Apa yang tidak mungkin
diketahui di dunia ini. Bahkan teknologi yang tidak mungkin saja mampu
diciptakan. Oleh karena itu pakar Fisika, Albert Einstein, menganggap
justru dibalik sesuatu yang mustahil (
absurd) akan muncul suatu harapan.
“If at first an idea does not sound absurd, then there is no hope for it”.
Bahkan,
pakar Fisika lainnya Michio Kaku menegaskan di masa depan kita akan
mampu membaca pikiran orang lain dan memindahkan benda-benda dengan
kekuatan pikiran kita. Artinya, di masa depan tidak ada tempat lagi bagi
bersarangnya konspirasi di muka bumi ini. Semua akan dengan mudah kita
baca dan kita lakukan perlawanan jika ada seseorang atau sekelompok
orang berencana melakukan makar jahat kepada orang atau pihak lain.
Konspirasi dan dakwah
Dan,
bagi kader dakwahlah tertuju kata-kata terakhir yang disebutkan
Christine Feehan. Malam waktu di mana kita mengatur siasat dan
menyiapkan segala sesuatunya. Malam adalah waktu kita menyiapkan ruhiyah
kita dengan bermunajat kepada yang Maha Pengasih dan Maha Penyayang.

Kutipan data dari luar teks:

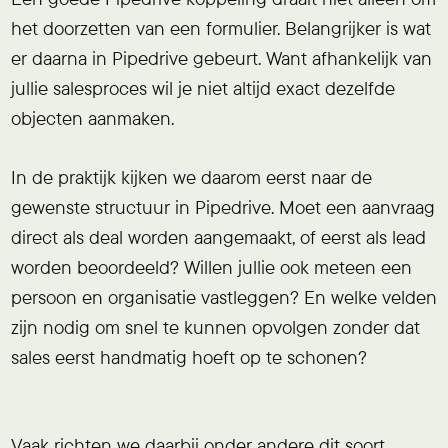
het doorzetten van een formulier. Belangrijker is wat
er daarna in Pipedrive gebeurt. Want afhankelijk van
jullie salesproces wil je niet altijd exact dezelfde
objecten aanmaken.
In de praktijk kijken we daarom eerst naar de
gewenste structuur in Pipedrive. Moet een aanvraag
direct als deal worden aangemaakt, of eerst als lead
worden beoordeeld? Willen jullie ook meteen een
persoon en organisatie vastleggen? En welke velden
zijn nodig om snel te kunnen opvolgen zonder dat
sales eerst handmatig hoeft op te schonen?
Vaak richten we daarbij onder andere dit soort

Malam adalah konspirasi kita dengan Ilahi Rabb, Pemilik semesta alam.
Hendaklah
kita suburkan pikiran dan karsa kita bahwa konspirasi adalah pil pahit
perjuangan, namun ia menyehatkan tubuh seluruhnya. Bahkan sepanjang
sejarah kenabian pun mereka selalu menghadapi konspirasi, tapi ternyata
itulah cara Allah menapis dan membedakan orang-orang bertaqwa dari
orang-orang yang munafik.
Kita meyakini kemenangan akan segera
tiba dan badai pasti berlalu. Meskipun kini kita bertanya-tanya sampai
kapankah badai ini berlangsung. Mari kita renungkan pesan Ustadz Hilmi
Aminuddin, “Kalau langkah-langkah kita sesuai dengan
irsyadat (bimbingan) dan
taujihat (arahan-arahan)
rabbaniyyah wan nabawiyah (Rabb dan Nabi), kita akan dimenangkan oleh Allah SWT. Insya Allah”.